The Legislature has seen a lot of turnover since then.
Some Republican Party leaders have intensified their interest in closed primaries after the last two governors’ races featured intraparty GOP fighting among candidates that benefitted Edwards and helped contribute to his victories.
Fields suggested it would be too difficult to win legislative passage of anything more than closed primaries for congressional races, and he said even that limited closed primary bill will be hard to pass.
“Let’s get our members of Congress to Washington at the same time as (everyone else), and then let’s call it a day,” he told the task force.
Here’s some perspective behind all this – Cleo Fields is hedging because to fight this battle on state elections is to go to war against John Bel Edwards.
Nobody in the legacy media in Louisiana will report this, but it’s the truth – there is a rift between black Democrats, who are 57 percent of the registered Democrats in Louisiana, and white Democrats on the party primary issue.
Black Democrats make up a large majority of the elected officials within that party. Edwards and Public Service Commissioner Foster Campbell notwithstanding, white Democrats have a very, very difficult time getting elected in Louisiana to represent constituencies which are majority white. There are only two white Democrats out of 12 D’s in the 39-member state Senate, and only seven white Democrats out of 105 (35 of whom are D’s) in the House. Edwards is the only Democrat statewide elected official, there are no white Democrats in Louisiana’s congressional delegation, the PSC is 3-2 in favor of Republicans and Campbell is the only white Democrat commissioner, there are no elected white Democrats on the Louisiana Board of Elementary and Secondary Education.
It gets worse for them if you bring in party primaries. Because if there’s a black Democrat in a race, black voters are going to support the black Democrat over the white Democrat, and that puts white Democrats between a rock and a hard place.

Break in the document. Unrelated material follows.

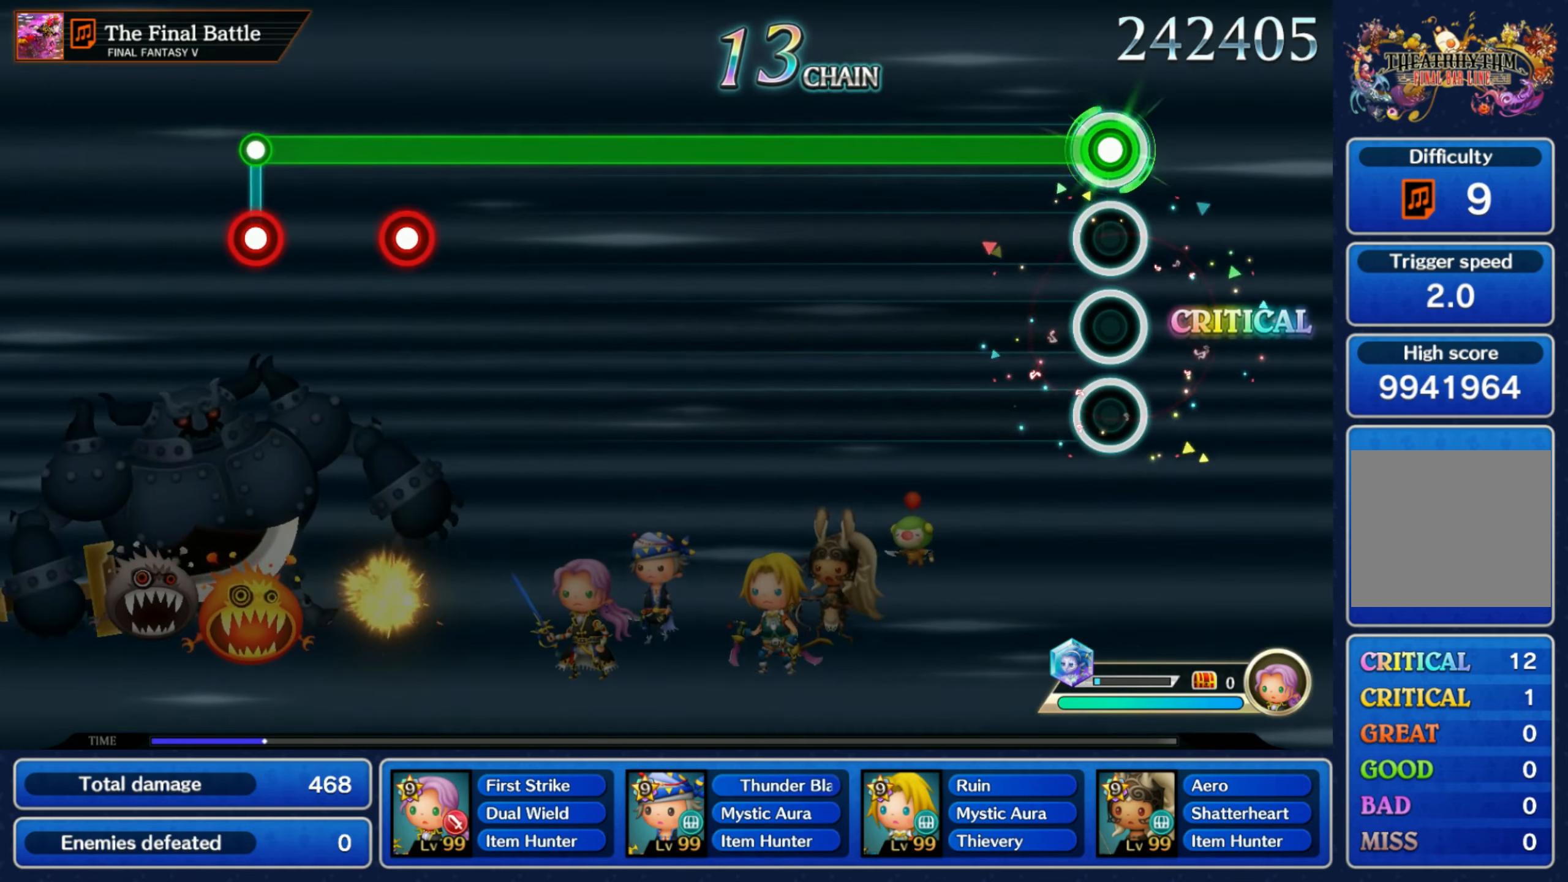
{"buttons": ["L1"], "left_stick": "center", "right_stick": "center", "events": []}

You’ll need enough black voters in your electorate so that you can beat the Republican, but not so many that you can’t beat the black Democrat in the primary.
There aren’t a lot of places in Louisiana where that can happen.
Talk to black Democrats, particularly some of the activists and “involved” types, and they’ll tell you it’s long overdue for them to take over the leadership of the party. Karen Carter Peterson was their chair for several years, but Edwards was governor for most of that and he really held the power within the party. And now there’s a white lady, Katie Bernhardt, who’s the chair. From their perspective things have gotten worse rather than better within the party.
White Democrats are the money inside that party, and they want the jungle primary because they know without it they will have virtually no ability to govern anything. As it stands their politicians have to dance on the head of a pin like Jay Luneau, the state senator from Alexandria whose district is 58 percent black. All he does, when he’s not pushing the plaintiff-lawyer agenda, is pander to his black constituents. And while Luneau clearly wants to run for something else, he knows he can’t win. Put him in a closed party primary in his Senate district and it’s a matter of time before a black Democrat comes along and wipes him out in the primary.
Edwards has put the word out that he won’t support party primaries, and it’s obvious why – if he were to, for example, run against John Kennedy for the Senate in 2022 and he had to face a Democrat primary opponent, all it would take would be for that opponent to be black and Edwards would be kaput.
So to pass the party primary bill would be to get a majority overriding his veto.
Meaning, essentially, that more than half of the Legislative Black Caucus, within which Fields has a lot of influence, would back it. And then you’d need Republicans to consolidate around it, with the Jeff Landrys, Steve Scalises, Mike Johnsons and John Kennedys pushing it and the Billy Nungessers and Bill Cassidys opposing.
None of this is reported. Wonder why. It almost looks like there’s bias in favor of certain groups within the legacy media in Louisiana.